Übrigens ist die Hospizarbeit nicht nur für die Kinder und Jugendlichen, sondern auch für die betreuenden Erwachsenen eine wertvolle Erfahrung. Auch wenn bei der Arbeit mit Trauer Spaß erstmal fehl am Platz zu sein scheint, machen die Verantwortlichen des Projekts deutlich, wie viel Freude die Stunden in der Hospizarbeit machen. „Das ist auch für mich eine gute Sache, da nimmt man viel mit.

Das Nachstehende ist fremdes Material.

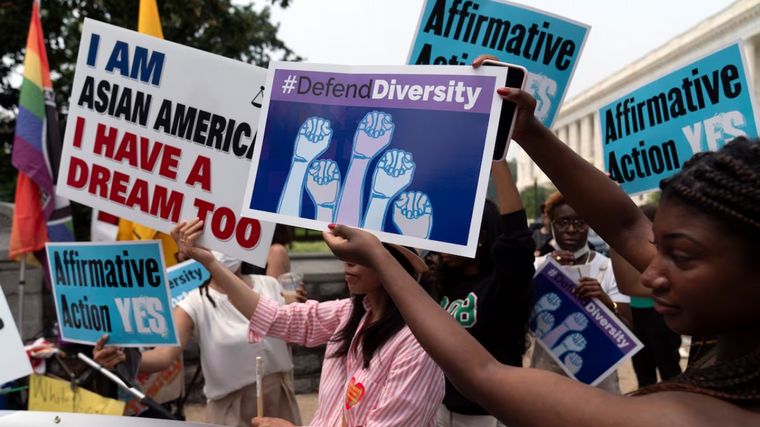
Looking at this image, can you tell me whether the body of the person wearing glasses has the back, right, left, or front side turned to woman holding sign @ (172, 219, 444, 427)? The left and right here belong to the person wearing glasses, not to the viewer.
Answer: front

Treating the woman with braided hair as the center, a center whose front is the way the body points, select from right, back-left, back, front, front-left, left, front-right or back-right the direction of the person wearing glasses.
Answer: right

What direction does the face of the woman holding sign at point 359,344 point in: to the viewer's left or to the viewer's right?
to the viewer's left

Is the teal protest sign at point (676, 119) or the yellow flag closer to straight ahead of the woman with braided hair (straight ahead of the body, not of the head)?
the yellow flag

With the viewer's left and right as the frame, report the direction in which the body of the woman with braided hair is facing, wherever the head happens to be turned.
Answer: facing to the left of the viewer

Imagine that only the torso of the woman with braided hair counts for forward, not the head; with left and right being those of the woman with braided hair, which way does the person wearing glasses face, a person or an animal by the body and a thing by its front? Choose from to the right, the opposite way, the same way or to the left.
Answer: to the left

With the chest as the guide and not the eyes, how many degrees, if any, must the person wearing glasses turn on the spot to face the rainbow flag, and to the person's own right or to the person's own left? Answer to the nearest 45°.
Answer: approximately 90° to the person's own right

Es ist nicht immer nur traurig, man kann auch viel Spaß mit den Kindern haben und in einem anderen Moment wieder hochintelligente und ernsthafte Gespräche führen“, beschreibt Rolf Kübler, der seit 2017 ehrenamtlich für den Hospizdienst arbeitet.
Kinder würden viel „spiegeln“, so dass er auch über sich und sein Leben anders nachdenke. „Es ist einfach ein gutes Gefühl, zu helfen und sich die Zeit für die Kinder zu nehmen“, ergänzt Doris Kübler. Der Ansatz der Ehrenamtlichen: „Offen auf die Kinder zugehen, auf sie eingehen und herausfinden, was ihnen gerade wichtig ist.“
Angebot für den ganzen Landkreis
Das nun beginnende Angebot soll für Interessierte aus dem ganzen Main-Tauber-Kreis offen stehen, durch die Spendenfinanzierung entstehen keine Kosten für Eltern, die ihr Kind anmelden möchten. Denkbar sei auch ein über die Malteser organisierter Fahrdienst, der die jungen Menschen von den Gemeinden des Main-Tauber-Kreises in den Gruppenraum des Hospizdienstes in der Bad Mergentheimer Schillerstraße bringt.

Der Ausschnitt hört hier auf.